Greeley went to dinner at the team training table.

“Massive grilled steaks. My knife kept slipping out of my hand. I finally had to ask a teammate to cut my meat for me. The next morning an extreme fatigue overcame me, and I had to stop and rest three times just walking to class. I knew something was wrong. The team doctor sent me to a neurologist.

“He told me a virus was attacking my nervous system and was working its way from my extremities to my spinal column. Little was known about the disease, but he was concerned about the speed with which it was moving.

“Within hours I stopped breathing, and spent my first night in what was to become my home for many months, the Intensive Care Unit, with a respirator as my constant companion.

“The bellows and tubing kept me alive, while my body wasted away. My throat muscles were paralyzed so I couldn’t eat, and was fed via IVs and a tube into my stomach. Despite constant physical therapy, atrophy set in.

“The team of doctors studying me said there was nothing they could do, but keep me alive until the disease went away, then rebuild me.”

Along about then was when Sarah West got involved. Greeley’s parents were educators, at Alabama A&M University, just outside Huntsville. They had to return to teaching.

The Kyles signed a document authorizing Sarah to visit their son on a regular basis as “a family member.”

The first visit triggered an identity crisis.
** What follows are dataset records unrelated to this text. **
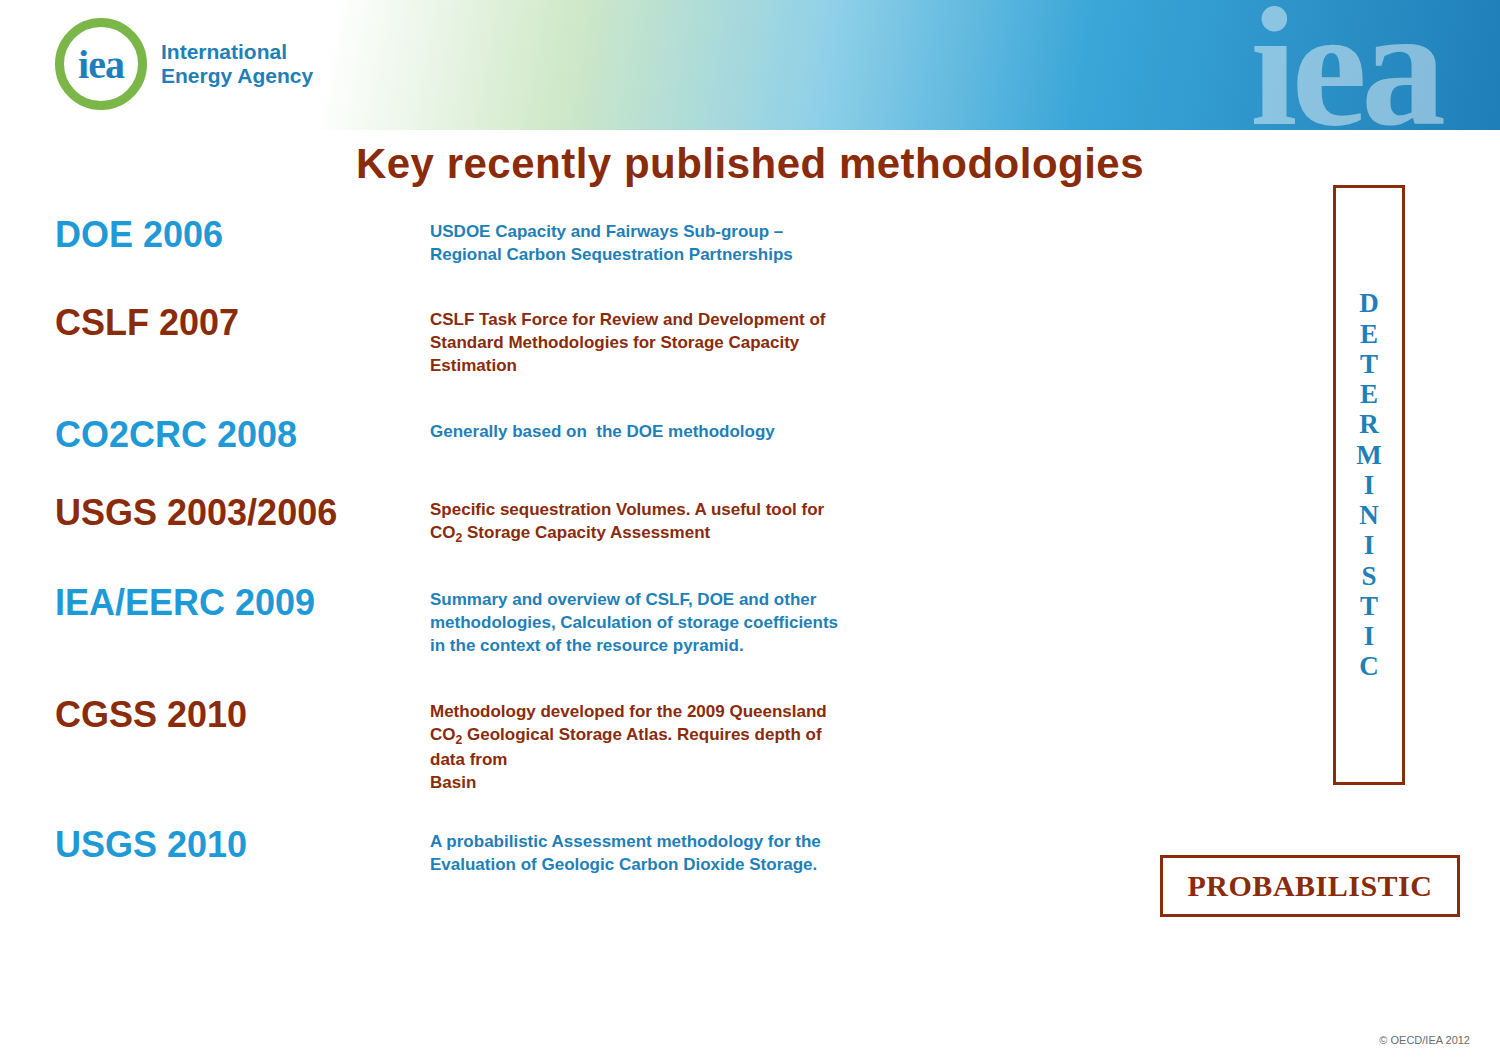iea
International
Energy Agency
Key recently published methodologies
DOE 2006
USDOE Capacity and Fairways Sub-group –
Regional Carbon Sequestration Partnerships
CSLF 2007
CSLF Task Force for Review and Development of
Standard Methodologies for Storage Capacity
Estimation
CO2CRC 2008
Generally based on the DOE methodology
USGS 2003/2006
Specific sequestration Volumes. A useful tool for
CO2 Storage Capacity Assessment
IEA/EERC 2009
Summary and overview of CSLF, DOE and other
methodologies, Calculation of storage coefficients
in the context of the resource pyramid.
CGSS 2010
Methodology developed for the 2009 Queensland
CO2 Geological Storage Atlas. Requires depth of
data from
Basin
USGS 2010
A probabilistic Assessment methodology for the
Evaluation of Geologic Carbon Dioxide Storage.
D
E
T
E
R
M
I
N
I
S
T
I
C
PROBABILISTIC
© OECD/IEA 2012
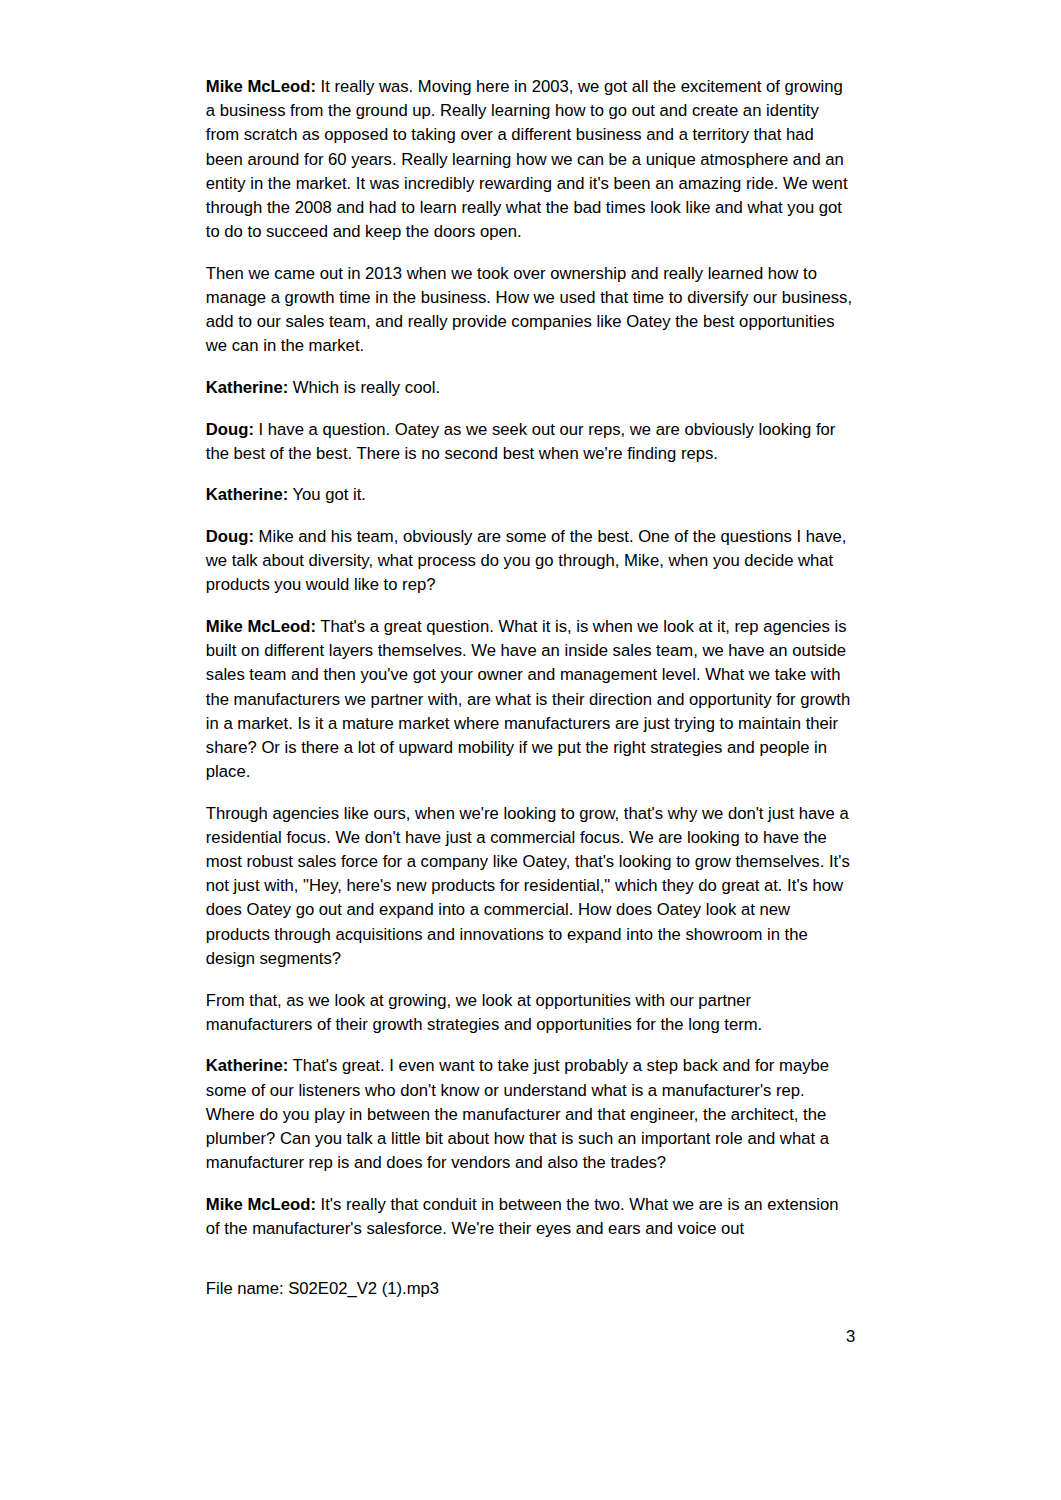Mike McLeod: It really was. Moving here in 2003, we got all the excitement of growing a business from the ground up. Really learning how to go out and create an identity from scratch as opposed to taking over a different business and a territory that had been around for 60 years. Really learning how we can be a unique atmosphere and an entity in the market. It was incredibly rewarding and it's been an amazing ride. We went through the 2008 and had to learn really what the bad times look like and what you got to do to succeed and keep the doors open.
Then we came out in 2013 when we took over ownership and really learned how to manage a growth time in the business. How we used that time to diversify our business, add to our sales team, and really provide companies like Oatey the best opportunities we can in the market.
Katherine: Which is really cool.
Doug: I have a question. Oatey as we seek out our reps, we are obviously looking for the best of the best. There is no second best when we're finding reps.
Katherine: You got it.
Doug: Mike and his team, obviously are some of the best. One of the questions I have, we talk about diversity, what process do you go through, Mike, when you decide what products you would like to rep?
Mike McLeod: That's a great question. What it is, is when we look at it, rep agencies is built on different layers themselves. We have an inside sales team, we have an outside sales team and then you've got your owner and management level. What we take with the manufacturers we partner with, are what is their direction and opportunity for growth in a market. Is it a mature market where manufacturers are just trying to maintain their share? Or is there a lot of upward mobility if we put the right strategies and people in place.
Through agencies like ours, when we're looking to grow, that's why we don't just have a residential focus. We don't have just a commercial focus. We are looking to have the most robust sales force for a company like Oatey, that's looking to grow themselves. It's not just with, "Hey, here's new products for residential," which they do great at. It's how does Oatey go out and expand into a commercial. How does Oatey look at new products through acquisitions and innovations to expand into the showroom in the design segments?
From that, as we look at growing, we look at opportunities with our partner manufacturers of their growth strategies and opportunities for the long term.
Katherine: That's great. I even want to take just probably a step back and for maybe some of our listeners who don't know or understand what is a manufacturer's rep. Where do you play in between the manufacturer and that engineer, the architect, the plumber? Can you talk a little bit about how that is such an important role and what a manufacturer rep is and does for vendors and also the trades?
Mike McLeod: It's really that conduit in between the two. What we are is an extension of the manufacturer's salesforce. We're their eyes and ears and voice out
File name: S02E02_V2 (1).mp3
3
A nurse superior said halt, who goes there?

She questioned the “family” clause. Keep in mind that this was the mid-1970s. The Kyles are black. Sarah is white, and blond.
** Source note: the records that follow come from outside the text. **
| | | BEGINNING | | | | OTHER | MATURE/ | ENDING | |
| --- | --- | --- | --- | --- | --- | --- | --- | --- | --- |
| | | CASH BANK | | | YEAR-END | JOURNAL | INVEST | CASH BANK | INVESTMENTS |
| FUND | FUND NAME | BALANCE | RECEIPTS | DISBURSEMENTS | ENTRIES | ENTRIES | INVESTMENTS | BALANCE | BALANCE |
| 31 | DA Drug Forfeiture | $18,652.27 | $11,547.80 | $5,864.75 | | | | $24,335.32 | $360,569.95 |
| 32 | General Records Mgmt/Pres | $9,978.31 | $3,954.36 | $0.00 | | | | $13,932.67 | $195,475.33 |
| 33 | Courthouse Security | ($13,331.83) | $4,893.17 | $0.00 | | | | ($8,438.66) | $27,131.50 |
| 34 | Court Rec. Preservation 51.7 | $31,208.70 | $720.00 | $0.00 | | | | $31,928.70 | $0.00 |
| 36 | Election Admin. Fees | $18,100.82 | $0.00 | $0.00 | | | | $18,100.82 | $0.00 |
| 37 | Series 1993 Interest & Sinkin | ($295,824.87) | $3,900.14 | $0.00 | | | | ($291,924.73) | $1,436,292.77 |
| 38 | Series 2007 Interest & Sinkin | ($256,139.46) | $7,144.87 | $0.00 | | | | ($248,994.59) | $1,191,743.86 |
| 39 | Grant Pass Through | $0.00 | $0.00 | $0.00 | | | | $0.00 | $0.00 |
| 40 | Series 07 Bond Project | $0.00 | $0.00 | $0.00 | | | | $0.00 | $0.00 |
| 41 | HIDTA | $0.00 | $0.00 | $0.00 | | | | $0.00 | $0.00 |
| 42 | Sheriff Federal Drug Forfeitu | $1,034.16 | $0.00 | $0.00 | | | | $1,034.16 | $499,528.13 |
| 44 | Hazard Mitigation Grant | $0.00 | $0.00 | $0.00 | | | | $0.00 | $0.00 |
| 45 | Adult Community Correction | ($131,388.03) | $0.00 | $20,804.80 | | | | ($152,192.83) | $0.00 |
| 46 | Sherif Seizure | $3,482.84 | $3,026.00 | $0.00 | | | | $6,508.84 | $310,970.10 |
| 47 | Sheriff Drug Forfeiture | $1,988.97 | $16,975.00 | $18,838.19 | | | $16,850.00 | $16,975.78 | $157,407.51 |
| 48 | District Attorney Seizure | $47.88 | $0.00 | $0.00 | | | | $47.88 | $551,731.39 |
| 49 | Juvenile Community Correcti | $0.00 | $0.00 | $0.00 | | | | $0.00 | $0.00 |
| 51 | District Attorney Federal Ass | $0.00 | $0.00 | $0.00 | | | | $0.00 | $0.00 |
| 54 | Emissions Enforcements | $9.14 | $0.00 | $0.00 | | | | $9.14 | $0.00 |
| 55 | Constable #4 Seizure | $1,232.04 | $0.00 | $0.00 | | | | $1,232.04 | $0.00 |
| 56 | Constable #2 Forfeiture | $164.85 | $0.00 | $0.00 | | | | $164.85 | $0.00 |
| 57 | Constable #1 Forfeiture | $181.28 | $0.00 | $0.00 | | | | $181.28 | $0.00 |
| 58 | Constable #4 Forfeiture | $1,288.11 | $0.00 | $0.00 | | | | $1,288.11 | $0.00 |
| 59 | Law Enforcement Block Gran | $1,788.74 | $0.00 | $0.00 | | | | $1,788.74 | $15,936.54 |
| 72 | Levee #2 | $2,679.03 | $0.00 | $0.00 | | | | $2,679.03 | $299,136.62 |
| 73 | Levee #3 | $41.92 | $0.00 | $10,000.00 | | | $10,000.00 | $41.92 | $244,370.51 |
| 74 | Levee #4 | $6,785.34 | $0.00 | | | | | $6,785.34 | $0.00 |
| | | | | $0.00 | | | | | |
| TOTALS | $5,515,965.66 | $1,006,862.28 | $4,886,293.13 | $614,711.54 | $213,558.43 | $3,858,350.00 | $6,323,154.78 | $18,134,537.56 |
Through the years, both families laughed about the incident. The Kyles did not laugh about Sarah’s concern for their boy. They were very grateful. Greeley didn’t say much at the time. He was paralyzed to the point that he couldn’t close his own eyelids.

Eventually, Greeley found ways to regain control of his body, a twitch here, a quiver there.

“Slowly, I learned how to push against the respirator to strengthen my lungs and diaphragm. Finally, after nine weeks, I could breathe on my own, and when I was strong enough to sit up, they strapped me into a wheel chair and began to wheel me around.

“That first day, I asked the orderly to take me outside. He said, ‘It’s raining!’ And I told him that I didn’t care, so he pushed my wheelchair out into the rain, and I exulted in the feel of months of captivity sliding off, and the joy of the rain as it soaked my shirt and shorts.”

One day Greeley went for a ride to the hospital freight scale. He had lost 100 pounds from his football weight. He remembers that he was “skin and bones.”

He graduated to a rehab center. He learned again how to walk. He could finally dress himself. Later, he learned how to handle a knife and fork. In case you are wondering, Greeley was a quick learner. He is very smart, very.

He eventually made it back to UT. Two doctors had bet $100 on whether he would ever play football again. He didn’t. The athletic department rejected the risk. It did honor the scholarship. It paid for his degree in journalism.

Let us pray Dick Williams has a softer strain of Guillian-Barre syndrome. Maybe he got a quicker start on treatment. Maybe he will escape the agony and despair. He sounded great yesterday, much stronger than the old man calling in.